The overall goal of this project is to develop new methods and tools for the analysis and synthesis of scattered data by means of radial basis functions, spherical basis functions, and tight spherical frames. The research will provide a foundation for the effectiveness of various radial basis function meshless methods for solving partial differential equations by estimating the errors made in using them; knowing these errors can then serve as a guide in creating and implementing algorithms based on radial basis and spherical basis functions, both for meshless methods for solving differential equations and for scattered data surface fitting. Tight, well-localized spherical frames are a newly discovered tool for dealing with scattered data on spheres, and are similar to frames used in connection with wavelet analysis. Very little is known about the specifics of these tight frames, and a second goal of this project is to develop them, and algorithms based on them, to efficiently process scattered data on spheres.Problems involving analyzing and synthesizing data taken from scattered sites arise in diverse fields -- computer-aided design graphics, data mining, medical imaging, learning networks, geoscience, and many other areas. The methods under development in this project for solving partial differential equations will help in solving problems involving wave propagation, modeling fluid flow, and even tomography.

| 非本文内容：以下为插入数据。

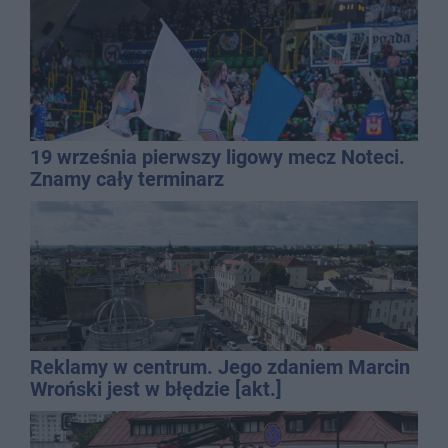
19 września pierwszy ligowy mecz Noteci.
Znamy cały terminarz
Reklamy w centrum. Jego zdaniem Marcin
Wroński jest w błędzie [akt.]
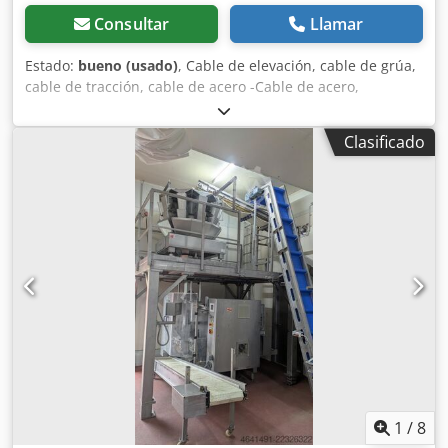
Consultar
Llamar
Estado:
bueno (usado)
, Cable de elevación, cable de grúa,
cable de tracción, cable de acero -Cable de acero,
diámetro 14 mm Dkjdpfxeb A Nl Hs Afaor -Longitud:
aproximadamente 45 m -Material: acero inoxidable -Para
Clasificado
elevador de cable eléctrico -También disponibles otros
cables de grúa -Peso: 37 kg
1
/
8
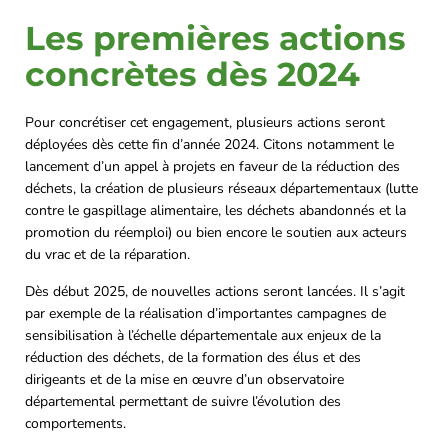
Les premières actions
concrètes dès 2024
Pour concrétiser cet engagement, plusieurs actions seront
déployées dès cette fin d’année 2024. Citons notamment le
lancement d’un appel à projets en faveur de la réduction des
déchets, la création de plusieurs réseaux départementaux (lutte
contre le gaspillage alimentaire, les déchets abandonnés et la
promotion du réemploi) ou bien encore le soutien aux acteurs
du vrac et de la réparation.
Dès début 2025, de nouvelles actions seront lancées. Il s’agit
par exemple de la réalisation d’importantes campagnes de
sensibilisation à l’échelle départementale aux enjeux de la
réduction des déchets, de la formation des élus et des
dirigeants et de la mise en œuvre d’un observatoire
départemental permettant de suivre l’évolution des
comportements.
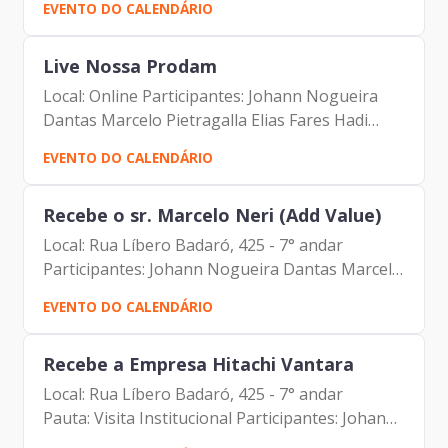
EVENTO DO CALENDÁRIO
Nogueira Dantas Carolina Magnani Hiromoto
Carlos Alberto da Silva...
Live Nossa Prodam
Local: Online Participantes: Johann Nogueira
Dantas Marcelo Pietragalla Elias Fares Hadi
Luciano de Azevedo Farias Ferreira Antonio
EVENTO DO CALENDÁRIO
Celso de Paula Albuquerque Filho Paulo
Santana da Silva Lucas...
Recebe o sr. Marcelo Neri (Add Value)
Local: Rua Líbero Badaró, 425 - 7° andar
Participantes: Johann Nogueira Dantas Marcelo
Neri (Add Value)
EVENTO DO CALENDÁRIO
Recebe a Empresa Hitachi Vantara
Local: Rua Líbero Badaró, 425 - 7° andar
Pauta: Visita Institucional Participantes: Johann
Nogueira Dantas (Prodam) Marcelo Carvalho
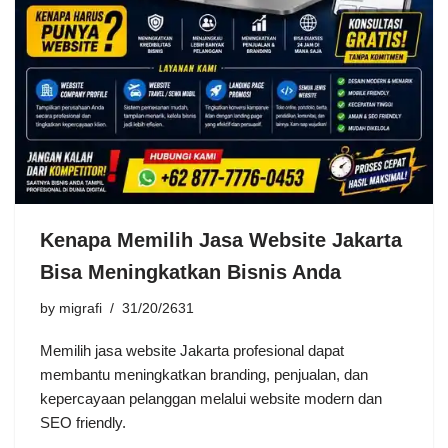
Kenapa Memilih Jasa Website Jakarta
Bisa Meningkatkan Bisnis Anda
by
migrafi
31/20/2631
Memilih jasa website Jakarta profesional dapat
membantu meningkatkan branding, penjualan, dan
kepercayaan pelanggan melalui website modern dan
SEO friendly.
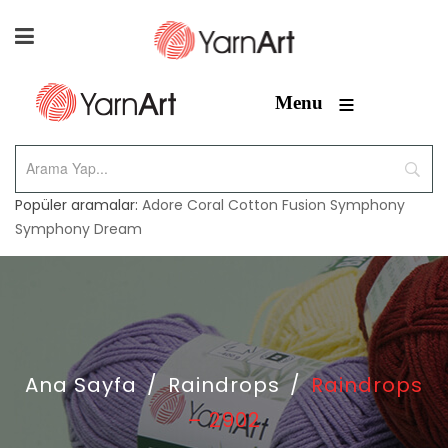
≡
Menu
Popüler aramalar:
Adore
Coral
Cotton Fusion
Symphony
Symphony Dream
Ana Sayfa
/
Raindrops
/
Raindrops
– 2902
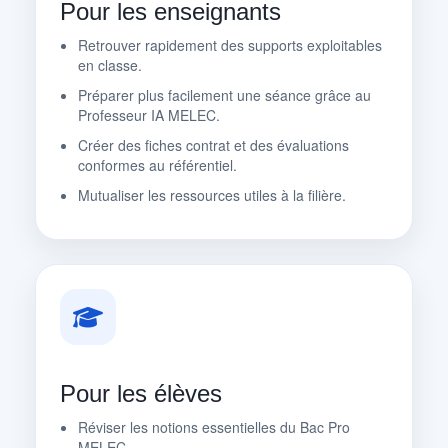
Pour les enseignants
Retrouver rapidement des supports exploitables
en classe.
Préparer plus facilement une séance grâce au
Professeur IA MELEC.
Créer des fiches contrat et des évaluations
conformes au référentiel.
Mutualiser les ressources utiles à la filière.
Pour les élèves
Réviser les notions essentielles du Bac Pro
MELEC.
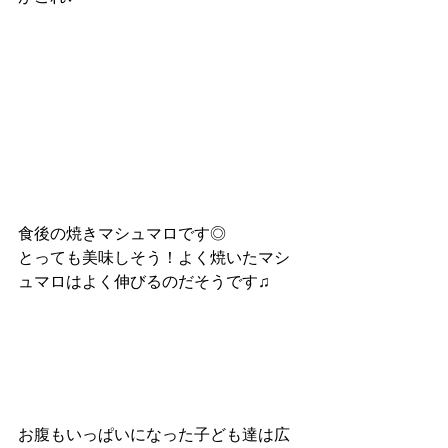
食後の焼きマシュマロです◎
とっても美味しそう！よく焼いたマシ
ュマロはよく伸びるのだそうです♫
お腹もいっぱいになった子ども達は広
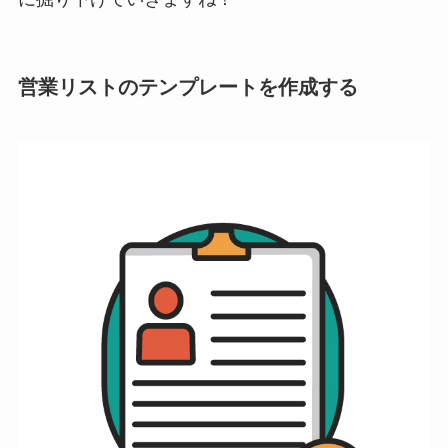
営業リストのテンプレートを作成する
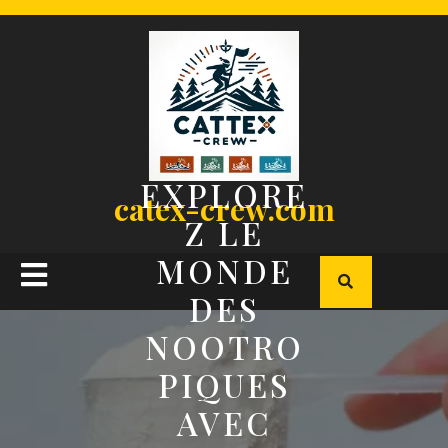
Skip
to
content
EXPLORE
catex-crew.com
Z LE
MONDE
Open
DES
Button
NOOTRO
PIQUES
AVEC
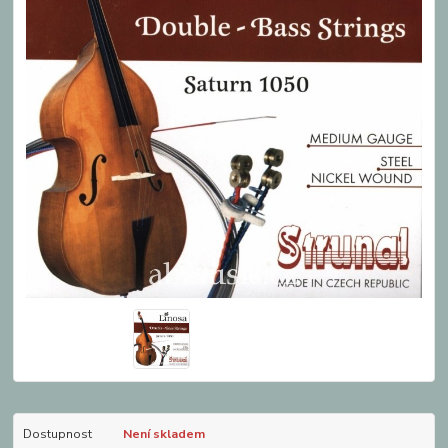
Dostupnost
Není skladem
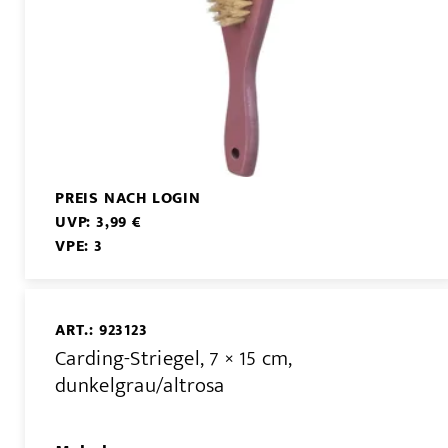
PREIS NACH LOGIN
UVP: 3,99 €
VPE: 3
ART.: 923123
Carding-Striegel, 7 × 15 cm,
dunkelgrau/altrosa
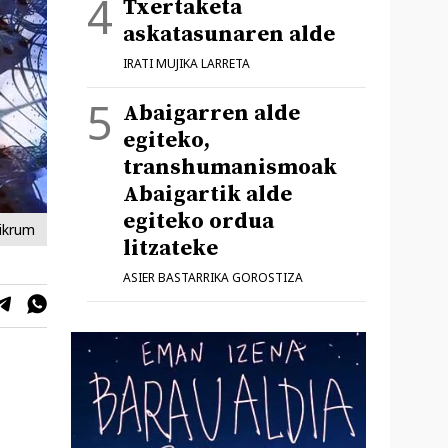
Txertaketa
askatasunaren alde
IRATI MUJIKA LARRETA
Abaigarren alde
egiteko,
transhumanismoak
Abaigartik alde
egiteko ordua
ikrum
litzateke
ASIER BASTARRIKA GOROSTIZA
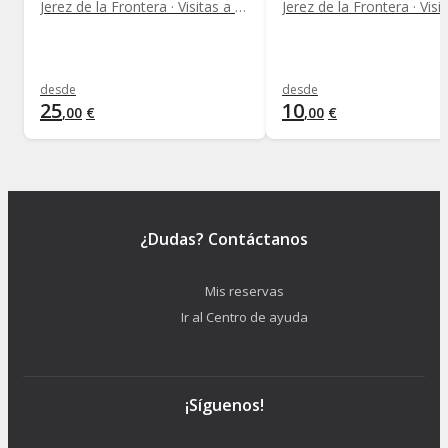
Jerez de la Frontera · Visitas a bodegas y viñedos
desde
desde
25
10
,
00
€
,
00
€
¿Dudas? Contáctanos
Mis reservas
Ir al Centro de ayuda
¡Síguenos!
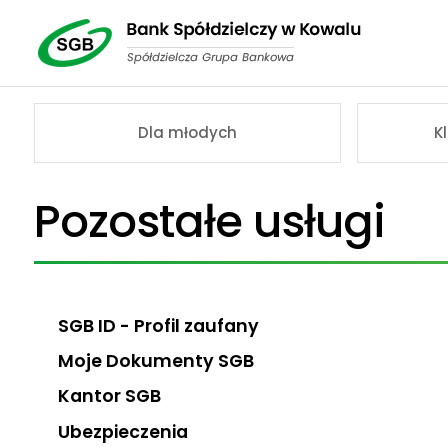
Dla młodych
K
Pozostałe usługi
SGB ID - Profil zaufany
Moje Dokumenty SGB
Kantor SGB
Ubezpieczenia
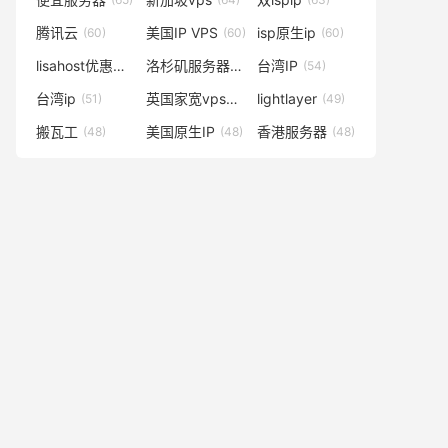
腾讯云
美国IP VPS
isp原生ip
(60)
(60)
(60)
lisahost优惠码
洛杉矶服务器
台湾IP
(59)
(57)
(54)
台湾ip
英国家宽vps
lightlayer
(51)
(50)
(49)
搬瓦工
美国原生IP
香港服务器
(48)
(48)
(48)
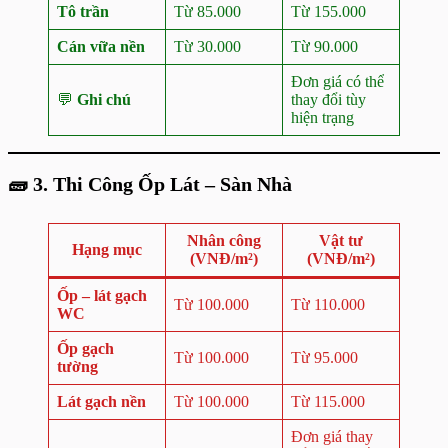
Tô trần
Từ 85.000
Từ 155.000
Cán vữa nền
Từ 30.000
Từ 90.000
Đơn giá có thể
💬
Ghi chú
thay đổi tùy
hiện trạng
🧱
3. Thi Công Ốp Lát – Sàn Nhà
Nhân công
Vật tư
Hạng mục
(VNĐ/m²)
(VNĐ/m²)
Ốp – lát gạch
Từ 100.000
Từ 110.000
WC
Ốp gạch
Từ 100.000
Từ 95.000
tường
Lát gạch nền
Từ 100.000
Từ 115.000
Đơn giá thay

The work on spherical basis functions and tight spherical frames will impact geoscience, especially in the case of fitting large scattered-data sets collected over the earth via satellites or by ground stations.

该项目的总体目标是开发新的方法和工具，用于通过径向基函数，球面基函数和紧球面框架分析和合成分散数据。 这项研究将提供一个基础的各种径向基函数无网格方法求解偏微分方程的有效性，估计在使用它们的错误，知道这些错误，然后可以作为一个指导，在创建和实施算法的基础上径向基函数和球面基函数，无论是无网格方法求解微分方程和离散数据曲面拟合。 紧的，局部化良好的球面框架是一种新发现的工具，用于处理球面上的分散数据，并与小波分析中使用的框架类似。 关于这些紧密框架的细节知之甚少，这个项目的第二个目标是开发它们，以及基于它们的算法，以有效地处理球体上的分散数据。涉及分析和合成从分散站点获取的数据的问题出现在不同的领域-计算机辅助设计图形，数据挖掘，医学成像，学习网络，地球科学和许多其他领域。 在这个项目中，正在开发的求解偏微分方程的方法将有助于解决涉及波传播，流体流动建模，甚至层析成像的问题。 球面基函数和紧球面框架的工作将影响地球科学，特别是在拟合通过卫星或地面站在地球上收集的大型分散数据集的情况下。